The code to install all five packages, please run them line by line:

conda install -c bioconda fastqc
conda install -c bioconda trimmomatic
conda install -c bioconda bwa
conda install -c bioconda samtools=1.9
conda install -c bioconda bcftools=1.9

You will be prompted with question asking if you want to proceed, type y and press enter to continue.

After the process finished, run the following commands to verify if the packages have been successfully installed.

fastqc --version
trimmomatic -version
bwa # prompt with some commands 
samtools --version
bcftools --version

Downloading Data (both MacOS and WSL)

The data we are going to work with in this workshop is DNA sequencing data from E.coli, it is part of a long-term evolution experiment led by Richard Lenski. We will talk more background about the data later in the class.

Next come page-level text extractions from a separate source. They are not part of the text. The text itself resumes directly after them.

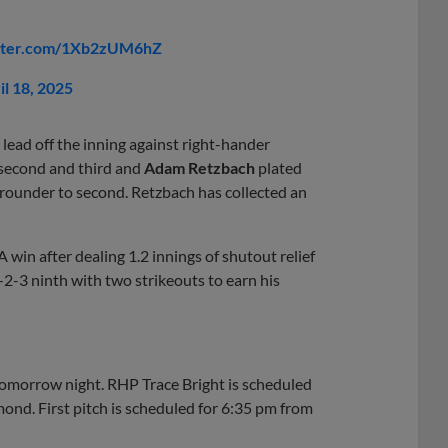
itter.com/1Xb2zUM6hZ
il 18, 2025
lead off the inning against right-hander
second and third and
Adam Retzbach
plated
rounder to second. Retzbach has collected an
 win after dealing 1.2 innings of shutout relief
1-2-3 ninth with two strikeouts to earn his
omorrow night. RHP Trace Bright is scheduled
nd. First pitch is scheduled for 6:35 pm from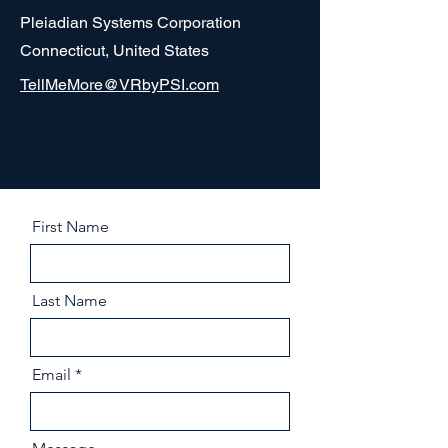
Pleiadian Systems Corporation
Connecticut, United States
TellMeMore@VRbyPSI.com
First Name
Last Name
Email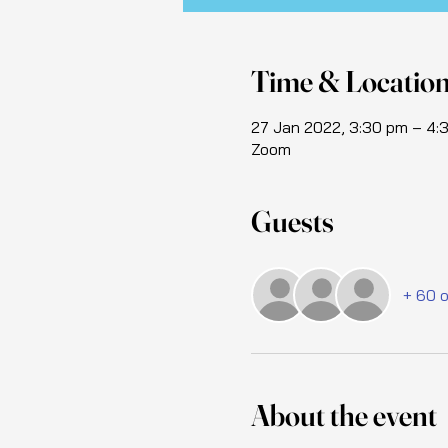
Time & Locatio
27 Jan 2022, 3:30 pm – 4
Zoom
Guests
+ 60 
About the event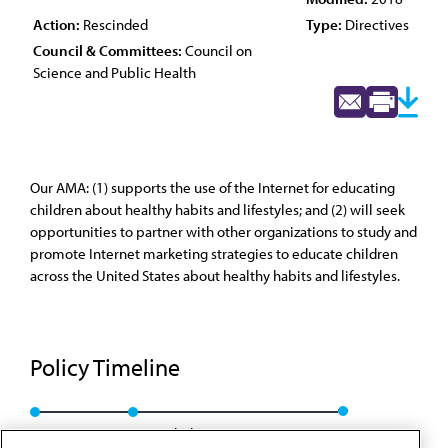
Action:
Rescinded
Type:
Directives
Council & Committees:
Council on
Science and Public Health
Our AMA: (1) supports the use of the Internet for educating
children about healthy habits and lifestyles; and (2) will seek
opportunities to partner with other organizations to study and
promote Internet marketing strategies to educate children
across the United States about healthy habits and lifestyles.
Policy Timeline
Res. 410, A-08
Rescinded: CSAPH Rep. 01, A-18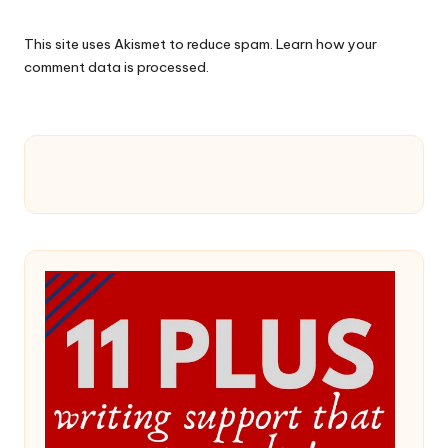
This site uses Akismet to reduce spam.
Learn how your
comment data is processed.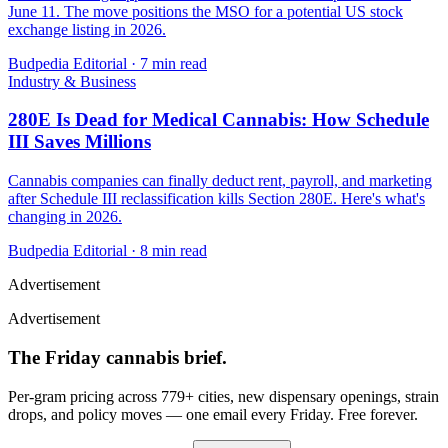
June 11. The move positions the MSO for a potential US stock
exchange listing in 2026.
Budpedia Editorial
·
7 min read
Industry & Business
280E Is Dead for Medical Cannabis: How Schedule
III Saves Millions
Cannabis companies can finally deduct rent, payroll, and marketing
after Schedule III reclassification kills Section 280E. Here's what's
changing in 2026.
Budpedia Editorial
·
8 min read
Advertisement
Advertisement
The Friday cannabis brief.
Per-gram pricing across 779+ cities, new dispensary openings, strain
drops, and policy moves — one email every Friday. Free forever.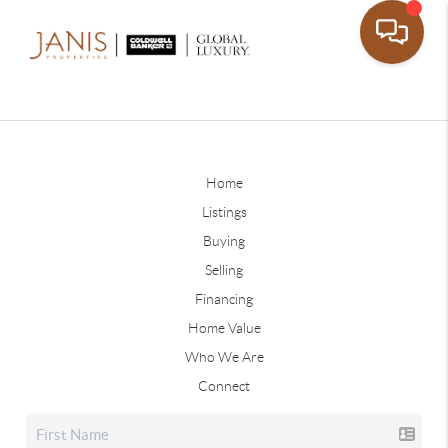
Home
Listings
Buying
Selling
Financing
Home Value
Who We Are
Connect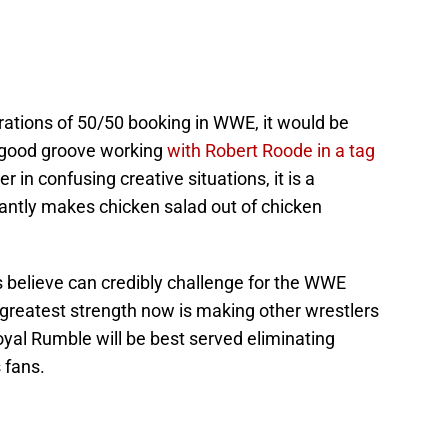
strations of 50/50 booking in WWE, it would be
a good groove working
with Robert Roode in a tag
 in confusing creative situations, it is a
tantly makes chicken salad out of chicken
ns believe can credibly challenge for the WWE
 greatest strength now is making other wrestlers
yal Rumble will be best served eliminating
 fans.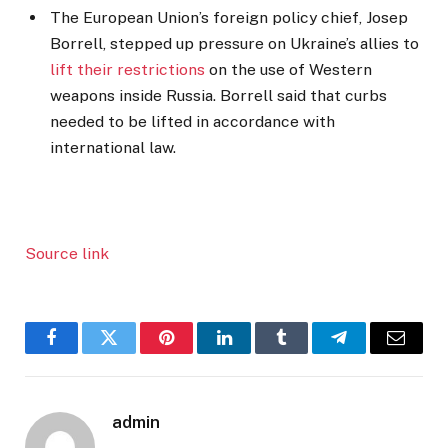
The European Union’s foreign policy chief, Josep
Borrell, stepped up pressure on Ukraine’s allies to
lift their restrictions
on the use of Western
weapons inside Russia. Borrell said that curbs
needed to be lifted in accordance with
international law.
Source link
Facebook
Twitter
Pinterest
LinkedIn
Tumblr
Telegram
Email
admin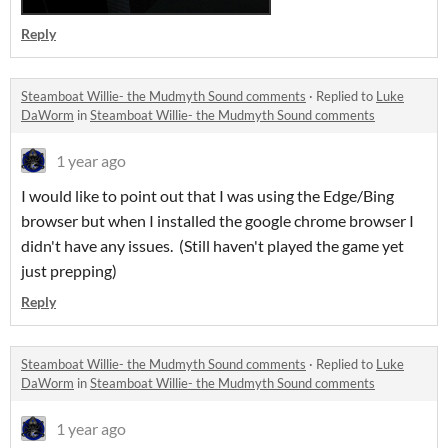
Reply
Steamboat Willie- the Mudmyth Sound comments
·
Replied to
Luke
DaWorm
in
Steamboat Willie- the Mudmyth Sound comments
1 year ago
I would like to point out that I was using the Edge/Bing
browser but when I installed the google chrome browser I
didn't have any issues. (Still haven't played the game yet
just prepping)
Reply
Steamboat Willie- the Mudmyth Sound comments
·
Replied to
Luke
DaWorm
in
Steamboat Willie- the Mudmyth Sound comments
1 year ago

In your terminal, run the following codes to download the needed files:

# create a new directory where we store the files 
mkdir -p ~/workshops/variant-calling/raw-fastq/

# go into the directory we just created 
cd ~/workshops/variant-calling/raw-fastq/

# curl is a command to download files from the internet 
curl -O ftp://ftp.sra.ebi.ac.uk/vol1/fastq/SRR258/004/SRR2589044/SRR2589044_1.fastq.gz
curl -O ftp://ftp.sra.ebi.ac.uk/vol1/fastq/SRR258/004/SRR2589044/SRR2589044_2.fastq.gz
curl -O ftp://ftp.sra.ebi.ac.uk/vol1/fastq/SRR258/003/SRR2584863/SRR2584863_1.fastq.gz
curl -O ftp://ftp.sra.ebi.ac.uk/vol1/fastq/SRR258/003/SRR2584863/SRR2584863_2.fastq.gz
curl -O ftp://ftp.sra.ebi.ac.uk/vol1/fastq/SRR258/006/SRR2584866/SRR2584866_1.fastq.gz
curl -O ftp://ftp.sra.ebi.ac.uk/vol1/fastq/SRR258/006/SRR2584866/SRR2584866_2.fastq.gz

It takes approximately 15 minutes to finish downloading.

Install IGV (both MacOS and WSL)

Integrative Genomics Viewer (IGV) is a powerful and widely used visualisation tool for exploring and analysing genomic data, it allows researchers to interactively visualise and analyse various types of genomic data, including DNA sequencing data, gene expression data, epigenetic data, and more.

We are going to use IGV to look at the results we get from variant calling.

Go to this page and pick the right one to download for your device. Choose the one with Java included. Windows users to download the Windows version not the Linux version.